◆ **PROBLEM**: Check every line below for the string "agosto", and copy the lines that contain it.

◆ **STORED DATA**:
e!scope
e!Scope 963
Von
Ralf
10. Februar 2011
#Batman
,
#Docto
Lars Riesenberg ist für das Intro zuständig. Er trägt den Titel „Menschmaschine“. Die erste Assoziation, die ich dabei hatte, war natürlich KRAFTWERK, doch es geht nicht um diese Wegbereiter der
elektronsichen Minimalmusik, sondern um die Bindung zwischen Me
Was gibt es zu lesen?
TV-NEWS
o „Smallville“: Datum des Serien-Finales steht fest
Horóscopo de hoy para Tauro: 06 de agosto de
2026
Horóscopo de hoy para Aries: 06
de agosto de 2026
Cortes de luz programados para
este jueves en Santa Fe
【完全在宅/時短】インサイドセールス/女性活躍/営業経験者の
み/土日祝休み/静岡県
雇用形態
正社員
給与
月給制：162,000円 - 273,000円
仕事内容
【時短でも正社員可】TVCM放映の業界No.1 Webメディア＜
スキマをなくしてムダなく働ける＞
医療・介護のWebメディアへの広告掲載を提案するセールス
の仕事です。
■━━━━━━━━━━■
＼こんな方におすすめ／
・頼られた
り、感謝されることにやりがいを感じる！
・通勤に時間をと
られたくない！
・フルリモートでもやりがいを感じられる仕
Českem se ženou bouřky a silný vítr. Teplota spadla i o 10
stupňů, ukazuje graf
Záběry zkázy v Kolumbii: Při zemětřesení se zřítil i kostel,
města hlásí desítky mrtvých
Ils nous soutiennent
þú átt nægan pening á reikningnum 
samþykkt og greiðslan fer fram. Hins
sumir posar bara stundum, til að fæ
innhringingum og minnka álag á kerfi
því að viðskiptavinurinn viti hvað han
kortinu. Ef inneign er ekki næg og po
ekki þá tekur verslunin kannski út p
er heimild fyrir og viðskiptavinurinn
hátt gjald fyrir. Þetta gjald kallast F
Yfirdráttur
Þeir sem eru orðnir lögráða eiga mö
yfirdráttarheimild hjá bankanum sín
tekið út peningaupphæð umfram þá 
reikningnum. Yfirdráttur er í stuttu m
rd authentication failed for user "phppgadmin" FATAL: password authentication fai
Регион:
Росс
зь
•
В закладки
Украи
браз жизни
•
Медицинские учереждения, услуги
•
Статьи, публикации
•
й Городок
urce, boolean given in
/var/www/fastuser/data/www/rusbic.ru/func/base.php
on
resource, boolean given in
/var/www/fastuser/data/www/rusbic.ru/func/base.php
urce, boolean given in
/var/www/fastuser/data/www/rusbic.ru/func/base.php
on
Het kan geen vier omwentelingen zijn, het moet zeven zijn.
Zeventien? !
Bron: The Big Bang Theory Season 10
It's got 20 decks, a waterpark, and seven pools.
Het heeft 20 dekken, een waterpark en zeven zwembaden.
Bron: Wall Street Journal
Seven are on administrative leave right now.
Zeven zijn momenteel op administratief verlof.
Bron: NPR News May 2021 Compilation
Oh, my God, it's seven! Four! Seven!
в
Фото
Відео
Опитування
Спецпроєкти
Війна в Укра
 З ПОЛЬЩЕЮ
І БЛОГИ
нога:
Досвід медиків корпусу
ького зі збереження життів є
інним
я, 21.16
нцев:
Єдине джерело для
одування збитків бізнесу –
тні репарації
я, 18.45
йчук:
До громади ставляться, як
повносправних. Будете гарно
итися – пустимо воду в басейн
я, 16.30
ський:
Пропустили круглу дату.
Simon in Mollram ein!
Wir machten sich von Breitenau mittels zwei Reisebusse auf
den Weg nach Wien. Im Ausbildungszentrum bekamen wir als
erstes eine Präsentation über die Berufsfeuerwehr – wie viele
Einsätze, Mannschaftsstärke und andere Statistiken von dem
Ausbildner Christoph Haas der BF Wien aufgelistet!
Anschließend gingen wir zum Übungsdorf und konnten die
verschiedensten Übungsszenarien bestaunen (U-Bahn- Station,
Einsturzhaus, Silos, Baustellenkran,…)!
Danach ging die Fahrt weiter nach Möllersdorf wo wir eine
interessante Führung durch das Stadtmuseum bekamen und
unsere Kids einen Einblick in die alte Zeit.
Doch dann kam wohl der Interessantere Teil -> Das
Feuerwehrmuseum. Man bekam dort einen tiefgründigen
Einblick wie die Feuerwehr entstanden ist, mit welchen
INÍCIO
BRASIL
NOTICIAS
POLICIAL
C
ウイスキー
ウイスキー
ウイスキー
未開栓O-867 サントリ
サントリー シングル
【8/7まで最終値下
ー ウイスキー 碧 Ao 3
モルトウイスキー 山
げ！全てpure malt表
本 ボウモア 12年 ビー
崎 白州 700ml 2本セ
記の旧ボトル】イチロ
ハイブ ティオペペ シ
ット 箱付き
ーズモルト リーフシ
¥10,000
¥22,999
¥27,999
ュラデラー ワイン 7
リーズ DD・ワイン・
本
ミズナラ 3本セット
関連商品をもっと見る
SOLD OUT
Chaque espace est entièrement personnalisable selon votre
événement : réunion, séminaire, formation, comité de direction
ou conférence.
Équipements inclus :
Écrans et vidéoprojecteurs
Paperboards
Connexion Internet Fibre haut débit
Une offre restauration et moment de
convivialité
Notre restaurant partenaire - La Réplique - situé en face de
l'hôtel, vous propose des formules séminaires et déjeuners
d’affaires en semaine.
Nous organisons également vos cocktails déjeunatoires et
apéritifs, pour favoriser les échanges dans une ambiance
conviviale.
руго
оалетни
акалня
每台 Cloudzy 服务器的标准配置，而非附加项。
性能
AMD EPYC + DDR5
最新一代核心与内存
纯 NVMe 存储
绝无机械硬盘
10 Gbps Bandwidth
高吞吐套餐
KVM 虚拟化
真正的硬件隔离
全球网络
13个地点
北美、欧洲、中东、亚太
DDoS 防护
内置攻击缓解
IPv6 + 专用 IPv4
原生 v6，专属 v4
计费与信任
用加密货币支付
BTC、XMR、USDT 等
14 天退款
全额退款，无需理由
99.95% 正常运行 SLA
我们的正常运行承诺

◆ **RESULT OF THE EXERCISE**:
Horóscopo de hoy para Tauro: 06 de agosto de
de agosto de 2026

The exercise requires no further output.